## Your assignment
Everything from the line containing "database that their" through the line containing "agrees to the" should be repeated exactly, and nothing else from the data.

## Working data
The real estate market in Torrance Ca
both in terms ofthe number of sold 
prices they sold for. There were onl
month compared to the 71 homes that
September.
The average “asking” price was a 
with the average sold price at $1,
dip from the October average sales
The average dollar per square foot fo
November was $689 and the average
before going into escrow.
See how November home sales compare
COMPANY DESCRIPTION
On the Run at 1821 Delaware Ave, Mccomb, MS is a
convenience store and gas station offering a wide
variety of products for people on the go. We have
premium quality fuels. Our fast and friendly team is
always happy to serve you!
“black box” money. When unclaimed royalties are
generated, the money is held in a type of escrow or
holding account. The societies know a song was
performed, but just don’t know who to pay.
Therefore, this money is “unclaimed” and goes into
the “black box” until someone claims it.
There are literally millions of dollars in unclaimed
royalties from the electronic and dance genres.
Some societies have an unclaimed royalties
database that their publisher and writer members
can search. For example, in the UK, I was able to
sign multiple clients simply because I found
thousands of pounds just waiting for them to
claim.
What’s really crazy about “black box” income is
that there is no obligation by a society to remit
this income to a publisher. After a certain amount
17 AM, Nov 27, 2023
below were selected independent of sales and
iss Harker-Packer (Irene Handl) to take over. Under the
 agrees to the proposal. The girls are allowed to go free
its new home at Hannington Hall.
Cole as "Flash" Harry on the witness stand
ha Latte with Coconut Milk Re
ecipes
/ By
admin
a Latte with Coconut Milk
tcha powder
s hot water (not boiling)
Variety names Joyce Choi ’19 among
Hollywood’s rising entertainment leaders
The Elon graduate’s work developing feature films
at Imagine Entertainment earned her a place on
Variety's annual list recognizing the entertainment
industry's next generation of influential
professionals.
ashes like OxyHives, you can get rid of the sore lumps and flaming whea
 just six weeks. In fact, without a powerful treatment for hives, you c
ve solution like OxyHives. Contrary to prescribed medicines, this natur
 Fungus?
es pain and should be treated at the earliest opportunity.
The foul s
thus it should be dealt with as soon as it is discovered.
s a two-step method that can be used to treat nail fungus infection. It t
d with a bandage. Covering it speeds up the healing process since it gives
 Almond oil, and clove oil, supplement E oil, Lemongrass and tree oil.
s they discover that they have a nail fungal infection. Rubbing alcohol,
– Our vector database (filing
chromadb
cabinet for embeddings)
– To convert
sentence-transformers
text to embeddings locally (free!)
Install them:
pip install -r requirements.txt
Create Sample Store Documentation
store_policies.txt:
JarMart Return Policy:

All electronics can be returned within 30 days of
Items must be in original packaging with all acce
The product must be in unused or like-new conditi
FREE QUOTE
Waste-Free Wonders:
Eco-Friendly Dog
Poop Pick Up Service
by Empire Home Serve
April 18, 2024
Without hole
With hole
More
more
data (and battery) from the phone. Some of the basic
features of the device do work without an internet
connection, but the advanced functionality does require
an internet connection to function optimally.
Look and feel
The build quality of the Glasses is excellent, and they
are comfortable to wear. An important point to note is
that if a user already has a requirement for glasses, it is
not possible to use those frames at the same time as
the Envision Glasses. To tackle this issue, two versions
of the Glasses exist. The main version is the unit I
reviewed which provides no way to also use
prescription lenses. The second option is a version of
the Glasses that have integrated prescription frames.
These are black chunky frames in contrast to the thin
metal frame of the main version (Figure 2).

## Your response
database that their publisher and writer members
can search. For example, in the UK, I was able to
sign multiple clients simply because I found
thousands of pounds just waiting for them to
claim.
What’s really crazy about “black box” income is
that there is no obligation by a society to remit
this income to a publisher. After a certain amount
17 AM, Nov 27, 2023
below were selected independent of sales and
iss Harker-Packer (Irene Handl) to take over. Under the
 agrees to the proposal. The girls are allowed to go free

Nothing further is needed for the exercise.